Seçilmiş bölüm:
+++++

Üstün yeteneğin tanılanmasında ilk adım Alfred Binet ve Simon Theodore tarafından geliştirilmiş olan Stanford-Binet Zeka Testidir. Ancak 1980 sonrası kabul gören yaklaşım yalnızca Stanford Binet veya WISC-R gibi testlerin üstün yeteneği tanımada yetersiz olduğu yönündedir. Zekayı tek bir nicel ifadeye dönüştürme düşüncesine dayanan zeka yaklaşımlarında bireyin çok yönlülüğü yok sayılmaktadır, bu sebeple üstün yeteneğin tanılanmasında güvenirlik ve geçerliliğin artırılması için birçok veri kaynağı kullanılan yaklaşımlar gününmüzde geçerliliğini korumaktadır. 2.1 versiyonu 2012 yılında yayınlanmış güncel bir yaklaşım olan CHC Zeka Kuramı genel zekayı akıl yürütme, kısa süreli-uzun süreli bellek, görsel işlemleme, işitsel işlemleme, okuma yazma becerisi gibi birçok alt alanın bileşimi olarak görmektedir.

+++++

Alıştırmalar:
1 > Seçilmiş bölüme göre CHC Zeka Kuramı'nın 2.1 versiyonu hangi yıl yayınlanmış?
2 > Seçilmiş bölümün "Üstün yeteneğin tanılanmasında ilk" ile başlayıp "bileşimi olarak görmektedir." sözlerine kadar süren kısmını yeniden yaz ve "çok yönlülüğü" ifadesini "çok boyutluluğu" ile değiştir.

+++++

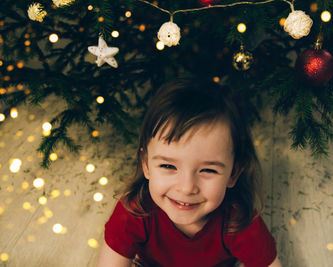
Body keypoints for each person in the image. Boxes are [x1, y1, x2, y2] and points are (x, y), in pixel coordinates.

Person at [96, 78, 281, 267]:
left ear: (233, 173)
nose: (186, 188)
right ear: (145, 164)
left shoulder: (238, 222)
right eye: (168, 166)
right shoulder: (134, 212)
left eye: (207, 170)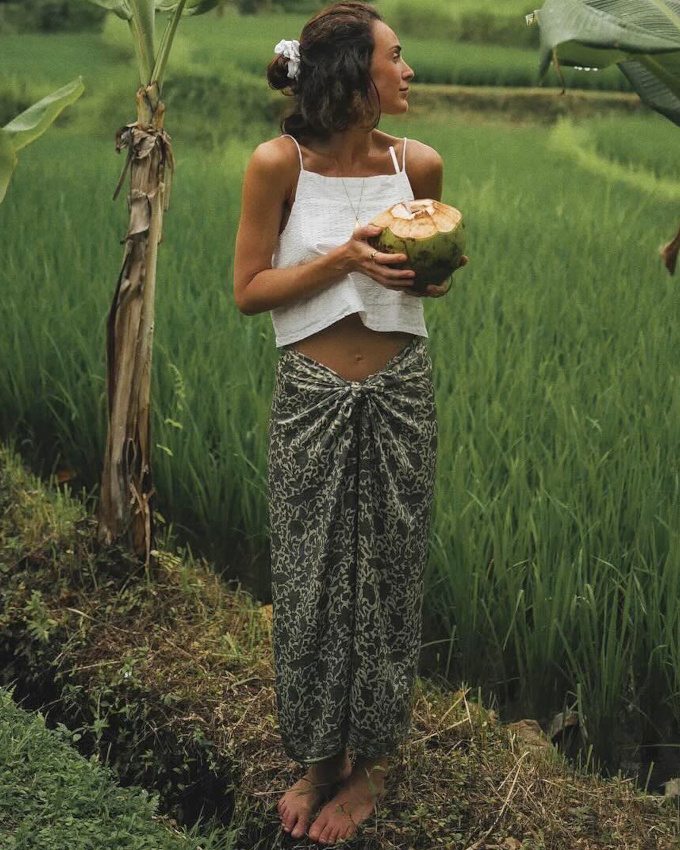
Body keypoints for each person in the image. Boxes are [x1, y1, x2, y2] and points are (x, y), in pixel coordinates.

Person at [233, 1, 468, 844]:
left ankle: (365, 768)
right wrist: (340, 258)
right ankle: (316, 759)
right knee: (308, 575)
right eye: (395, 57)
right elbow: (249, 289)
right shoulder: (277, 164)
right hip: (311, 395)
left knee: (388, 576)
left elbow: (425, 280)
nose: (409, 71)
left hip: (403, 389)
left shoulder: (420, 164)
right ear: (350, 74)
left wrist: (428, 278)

+++++

Numaralı cevaplar:
1 > 2012 yılında.

2 >
Üstün yeteneğin tanılanmasında ilk adım Alfred Binet ve Simon Theodore tarafından geliştirilmiş olan Stanford-Binet Zeka Testidir. Ancak 1980 sonrası kabul gören yaklaşım yalnızca Stanford Binet veya WISC-R gibi testlerin üstün yeteneği tanımada yetersiz olduğu yönündedir. Zekayı tek bir nicel ifadeye dönüştürme düşüncesine dayanan zeka yaklaşımlarında bireyin çok boyutluluğu yok sayılmaktadır, bu sebeple üstün yeteneğin tanılanmasında güvenirlik ve geçerliliğin artırılması için birçok veri kaynağı kullanılan yaklaşımlar gününmüzde geçerliliğini korumaktadır. 2.1 versiyonu 2012 yılında yayınlanmış güncel bir yaklaşım olan CHC Zeka Kuramı genel zekayı akıl yürütme, kısa süreli-uzun süreli bellek, görsel işlemleme, işitsel işlemleme, okuma yazma becerisi gibi birçok alt alanın bileşimi olarak görmektedir.